» What to do:
1. Using the chicken litter report, decide whether each statement agrees with it. Answer yes or no for each, and quote the words from the report that settle it.
(a) In FY 2011 the whole field was planted with corn.
(b) Under plan (2), the litter is the only fertilizer needed.
(c) The research was first started in FY 2009.
2. According to the chicken litter report, why were canopy spectral readings to be taken on the cotton in FY 2011? Answer in one to three sentences.

=== Exercise passage ===

FERTILIZING CORN WITH RAW CHICKEN LITTER AS A SUBSTITUTE OF INORGANIC FERTILIZERS
Genetics and Precision Agriculture Research
2011 Annual Report
1a.Objectives (from AD-416)
Determine feasibility of variable rate litter applications in optimizing yield across the farm. Test selected chicken litter fertilization plans based on preliminary small-plot research results and published knowledge against conventional inorganic fertilization to help accelerate the adoption of effective, efficient, and safe broiler chicken litter use for corn production in Mississippi.
1b.Approach (from AD-416)
Test the following fertilizaton plans in a commercial farm setting: (1) Standard conventional commercial fertilizers applied in the spring as farm standard. (2) Raw broiler chicken litter applied in the spring to supply N equivalent to the farm standard assuming 50% litter N availability. No other fertilizers needed. (3) Raw broiler chicken applied in the fall to supply P. Then commercial N fertilizer is applied in the spring to meet the full N requirement of corn. This is a new farm practice that does not take into account litter N applied in the fall. (4) Raw broiler chicken litter applied in the fall to supply P. Then commercial N fertilizer is applied in the spring to meet the N requirement of corn after accounting for litter N applied in the fall. (5) Raw broiler chicken litter applied in the spring to supply P. Then commercial N fertilizer is applied in the spring to meet the N requirement of corn after accounting for litter N. Soil nutrient concentration before and after harvest, plant tissue nutrient concentration, mid-season growth based on meter readings, and grain yield will be used to identify a more efficient and profitable fertilization plan. Aerial imagery and yield monitor data will be combined to determine value of variable rate litter applications for optimizing yields across the farm.
This was a continuation of research initiated in FY 2008 and repeated in FY 2009 on a 20-acre private farm to test selected chicken litter fertilization plans for corn production based on preliminary small-plot research results and published knowledge against conventional inorganic fertilization. The plan for FY 2011 for this research involved monitoring the residual effect of manure applied in previous years. The entire field was planted with cotton and will be fertilized with inorganic fertilizers uniformly. No manure will be applied. Canopy spectral reading will be taken around the time when cotton starts to flower. Whether manure applied in the previous two seasons persisted and affected cotton growth will be assessed based on spectral readings. The ADODR monitored this project with frequent contact and discussions with the principal scientist involved in this research.

=== Recorded data ===

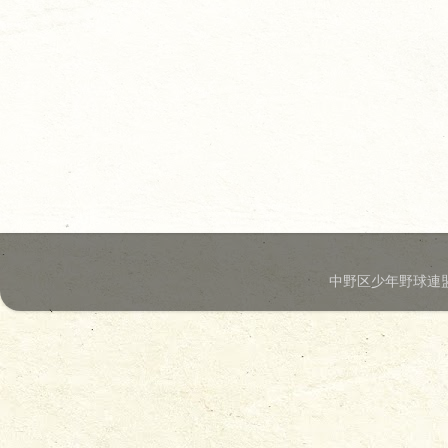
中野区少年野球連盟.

===
=== Recorded data ===

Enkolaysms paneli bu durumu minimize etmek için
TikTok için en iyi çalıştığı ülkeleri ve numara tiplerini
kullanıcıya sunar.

===
=== Recorded data ===

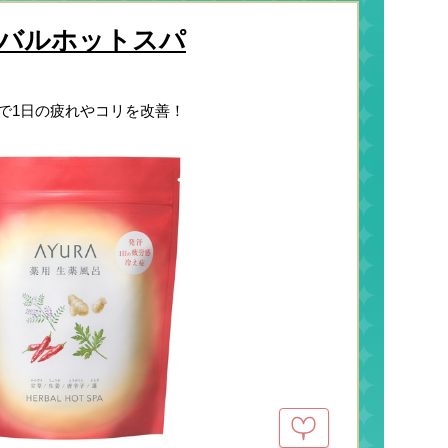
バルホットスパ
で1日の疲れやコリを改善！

===

» Exercise answers:
1.
(a) No: "The entire field was planted with cotton and will be fertilized with inorganic fertilizers uniformly."
(b) Yes: "No other fertilizers needed."
(c) No: "This was a continuation of research initiated in FY 2008 and repeated in FY 2009"

2. The FY 2011 plan was to track the leftover effect of manure applied in earlier years. The spectral readings would show whether manure from the previous two seasons had lasted and affected how the cotton grew.